== SELECTED PASSAGE ==
This is also a very slow performance. Compared to A, the orchestral balance is much better here. The playing is also gorgeous. I will not be surprised if this is an A-list orchestra. There are also much better dynamics and urgency to string the heart along the roller coaster ride. However, at the end of the day, it is very slow throughout and that sense of tension/danger does not seem particularly strong.

Having said that, on its own, B sounds like a good performance, one of those that prioritise sensitivity over eruptive emotions. A “consistently good” performance, Becca? :devil:


----------



## Heck148 (Oct 27, 2016)

hammeredklavier said:


> Whatabout the Rite of Spring


it's "Rite of Spring", not Winter!! 

Sacre is all about rebirth, re-awakening, fertility........


----------



## Becca (Feb 5, 2015)

I remember a meeting regarding our university graduation when the question was about what music to use. My suggestion of 'Rite of Spring' was not accepted :lol:


----------



## Heck148 (Oct 27, 2016)

Becca said:


> I remember a meeting regarding our university graduation when the question was about what music to use. My suggestion of 'Rite of Spring' was not accepted :lol:


LOL!! gee, wouldn't the Sacrificial Dance be perfectly appropriate??!! :lol::devil:


----------



## hustlefan (Apr 29, 2016)

A – has a good sense of mystery and foreboding at the opening contrasted with pastoral tranquility at a suitably slow tempo – second movement scherzo has a light and carefree main section, and the second section is a light-spirited warning – slow movement is expressive and emotionally committed, constantly searching, asking questions but not getting any answers – finale is fast enough with a scherzo feel to the opening and an uncompromising plain-spoken ending

B – opening is a little fast with good dynamic range, somewhat extrovertly dramatic, oboe has an American sound – extremely well-played by the virtuoso orchestra, but I don’t hear a full emotional commitment from the conductor or orchestra in the remaining movements, except for the finale, which is enjoyably musical up to a closing section that refuses to turn inward

C – nothing wrong with C’s performance, everything in the score is there, it’s more emotionally varied than B and with better orchestral execution than A, but I still prefer A for its emotional commitment


----------



## Becca (Feb 5, 2015)

== ABOUT THIS EXERCISE ==
Please write out the part of the forum thread that opens with the words containing "This is also" and closes with "seem particularly strong.". The material after this point can be set aside.

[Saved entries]
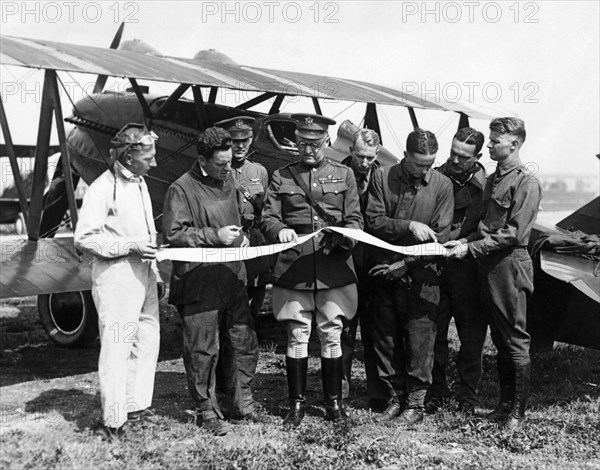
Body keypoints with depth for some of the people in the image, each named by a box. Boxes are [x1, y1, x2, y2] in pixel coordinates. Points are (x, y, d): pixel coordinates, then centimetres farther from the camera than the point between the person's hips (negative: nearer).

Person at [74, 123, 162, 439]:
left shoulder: (139, 183, 13)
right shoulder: (102, 189, -14)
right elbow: (84, 239, -16)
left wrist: (156, 273, 18)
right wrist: (130, 246, -20)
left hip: (143, 274, 9)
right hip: (116, 279, -9)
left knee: (147, 342, 15)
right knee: (117, 348, -5)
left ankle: (136, 406, 28)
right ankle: (112, 421, 4)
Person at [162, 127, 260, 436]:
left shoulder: (228, 179, 12)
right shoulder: (182, 189, -12)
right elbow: (173, 234, -16)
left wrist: (241, 236, 10)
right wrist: (215, 236, -18)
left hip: (233, 277, 7)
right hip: (200, 283, -7)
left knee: (244, 341, 12)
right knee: (203, 350, 2)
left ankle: (242, 399, 29)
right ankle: (207, 411, 17)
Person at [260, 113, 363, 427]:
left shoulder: (343, 175, 10)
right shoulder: (281, 177, 9)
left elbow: (355, 220, 7)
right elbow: (267, 218, 6)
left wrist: (341, 237, -13)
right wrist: (280, 230, -16)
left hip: (334, 269, 0)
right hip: (293, 269, 0)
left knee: (331, 336, 6)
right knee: (297, 337, 3)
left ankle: (334, 401, 19)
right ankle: (296, 404, 15)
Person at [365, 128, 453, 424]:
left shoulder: (441, 185, -2)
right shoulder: (382, 178, 2)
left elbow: (440, 236, -6)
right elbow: (373, 221, -5)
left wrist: (406, 264, -11)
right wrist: (409, 226, -19)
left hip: (420, 276, -2)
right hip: (384, 273, 2)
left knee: (419, 341, 0)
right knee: (384, 338, 9)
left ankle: (416, 403, 13)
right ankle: (395, 397, 22)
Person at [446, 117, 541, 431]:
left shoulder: (526, 183, -11)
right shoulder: (492, 180, 15)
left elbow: (514, 233, -17)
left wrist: (471, 248, -18)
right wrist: (465, 240, 3)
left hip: (510, 265, -8)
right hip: (488, 265, 8)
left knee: (516, 341, -1)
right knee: (499, 339, 14)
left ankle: (518, 411, 8)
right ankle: (504, 403, 24)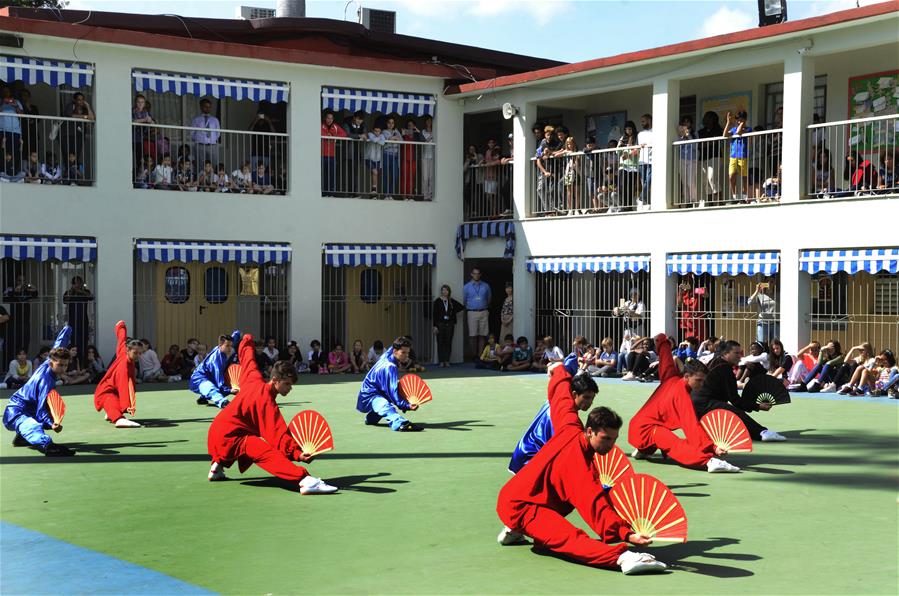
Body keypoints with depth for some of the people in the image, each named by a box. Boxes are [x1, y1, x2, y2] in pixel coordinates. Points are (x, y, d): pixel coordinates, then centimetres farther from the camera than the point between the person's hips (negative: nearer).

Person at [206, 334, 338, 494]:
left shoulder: (254, 378, 4)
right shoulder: (267, 402, -21)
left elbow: (247, 355, 24)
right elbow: (278, 433, -33)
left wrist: (248, 341, 45)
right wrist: (296, 453, -43)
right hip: (231, 437, -11)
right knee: (268, 454, -33)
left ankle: (217, 467, 57)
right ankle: (305, 481, -58)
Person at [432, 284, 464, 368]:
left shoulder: (452, 301, 8)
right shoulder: (437, 301, 0)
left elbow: (461, 307, 17)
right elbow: (434, 314, -3)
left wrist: (454, 311, 6)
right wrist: (435, 326, -8)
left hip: (450, 324, 3)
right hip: (440, 324, -3)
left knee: (448, 343, 3)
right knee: (441, 343, -2)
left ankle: (447, 361, 8)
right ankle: (441, 361, 2)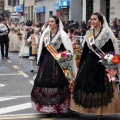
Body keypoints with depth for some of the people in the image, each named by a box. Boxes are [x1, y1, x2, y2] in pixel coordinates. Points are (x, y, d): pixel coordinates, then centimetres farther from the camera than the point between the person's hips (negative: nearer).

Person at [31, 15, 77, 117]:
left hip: (57, 62, -5)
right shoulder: (46, 34, 9)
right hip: (46, 61, 5)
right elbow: (42, 49, 14)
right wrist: (39, 62, 14)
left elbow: (68, 49, -9)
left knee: (56, 84, -2)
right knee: (44, 82, 5)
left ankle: (55, 107, 10)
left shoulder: (62, 34, -7)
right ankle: (47, 106, 19)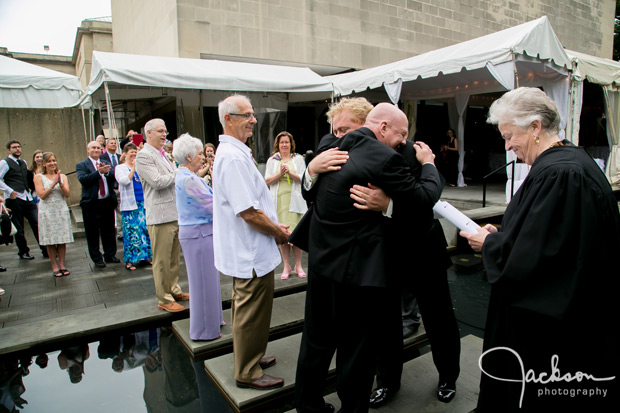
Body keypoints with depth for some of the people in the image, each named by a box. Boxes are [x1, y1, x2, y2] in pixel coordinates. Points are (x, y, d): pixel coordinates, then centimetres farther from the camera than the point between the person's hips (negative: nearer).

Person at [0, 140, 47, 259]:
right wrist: (10, 191, -15)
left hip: (28, 198, 5)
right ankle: (23, 252, 18)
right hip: (14, 199, -5)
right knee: (19, 228, 4)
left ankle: (45, 250, 4)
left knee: (37, 224, 0)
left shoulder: (23, 163, 19)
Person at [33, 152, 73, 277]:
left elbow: (67, 194, -2)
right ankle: (55, 266, 11)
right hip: (47, 211, -2)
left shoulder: (62, 176, 8)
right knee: (50, 241, 2)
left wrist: (60, 183, -17)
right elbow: (42, 195, -7)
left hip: (62, 210, 2)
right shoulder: (39, 177, 2)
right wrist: (53, 184, -13)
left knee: (62, 240, 3)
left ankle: (62, 265, 12)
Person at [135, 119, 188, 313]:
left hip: (175, 214, 8)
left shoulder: (163, 154, 19)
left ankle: (174, 290, 28)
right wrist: (178, 174, -7)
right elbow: (157, 181, -20)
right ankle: (164, 299, 11)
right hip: (160, 216, -8)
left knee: (174, 257, 16)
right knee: (161, 260, 1)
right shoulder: (144, 156, -9)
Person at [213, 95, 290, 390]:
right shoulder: (233, 157, -23)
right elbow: (249, 211, -27)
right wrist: (279, 232, -12)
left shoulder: (233, 152, 11)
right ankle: (248, 372, 23)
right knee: (252, 313, 5)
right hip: (252, 253, -11)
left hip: (244, 251, 11)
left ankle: (249, 358, 42)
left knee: (246, 308, 24)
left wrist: (274, 227, 12)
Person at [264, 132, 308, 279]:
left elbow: (303, 179, 3)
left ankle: (298, 265, 10)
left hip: (295, 199, -1)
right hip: (278, 199, 1)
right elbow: (267, 181, 6)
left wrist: (290, 173, -13)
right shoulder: (272, 160, 13)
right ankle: (286, 266, 11)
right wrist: (279, 174, -11)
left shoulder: (298, 159, 11)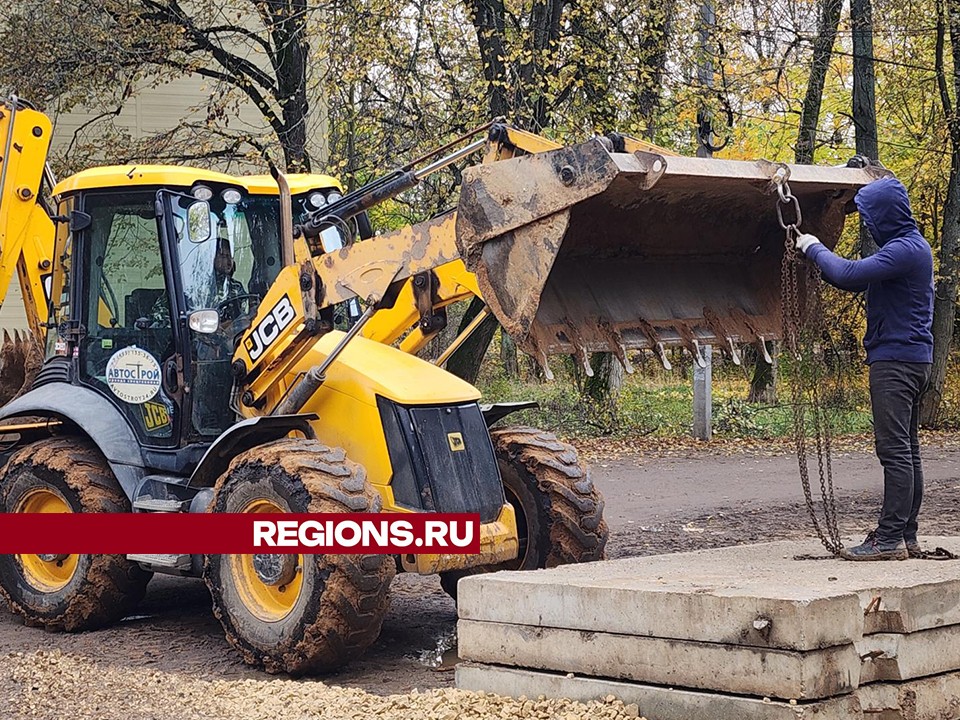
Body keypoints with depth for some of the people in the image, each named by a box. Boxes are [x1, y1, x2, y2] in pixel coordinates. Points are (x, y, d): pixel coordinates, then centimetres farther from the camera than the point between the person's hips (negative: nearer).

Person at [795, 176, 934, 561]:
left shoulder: (905, 249, -16)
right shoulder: (910, 246, 18)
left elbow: (849, 275, -24)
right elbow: (860, 280, 20)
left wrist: (815, 248, -8)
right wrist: (816, 253, 11)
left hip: (896, 361, -11)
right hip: (914, 359, 11)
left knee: (895, 449, -11)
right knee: (906, 450, 11)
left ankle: (890, 539, -11)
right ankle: (906, 536, 16)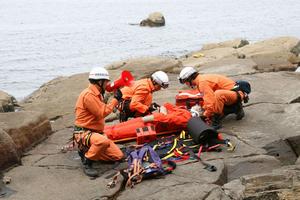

== ANSWER AREA ==
This is also a very slow performance. Compared to A, the orchestral balance is much better here. The playing is also gorgeous. I will not be surprised if this is an A-list orchestra. There are also much better dynamics and urgency to string the heart along the roller coaster ride. However, at the end of the day, it is very slow throughout and that sense of tension/danger does not seem particularly strong.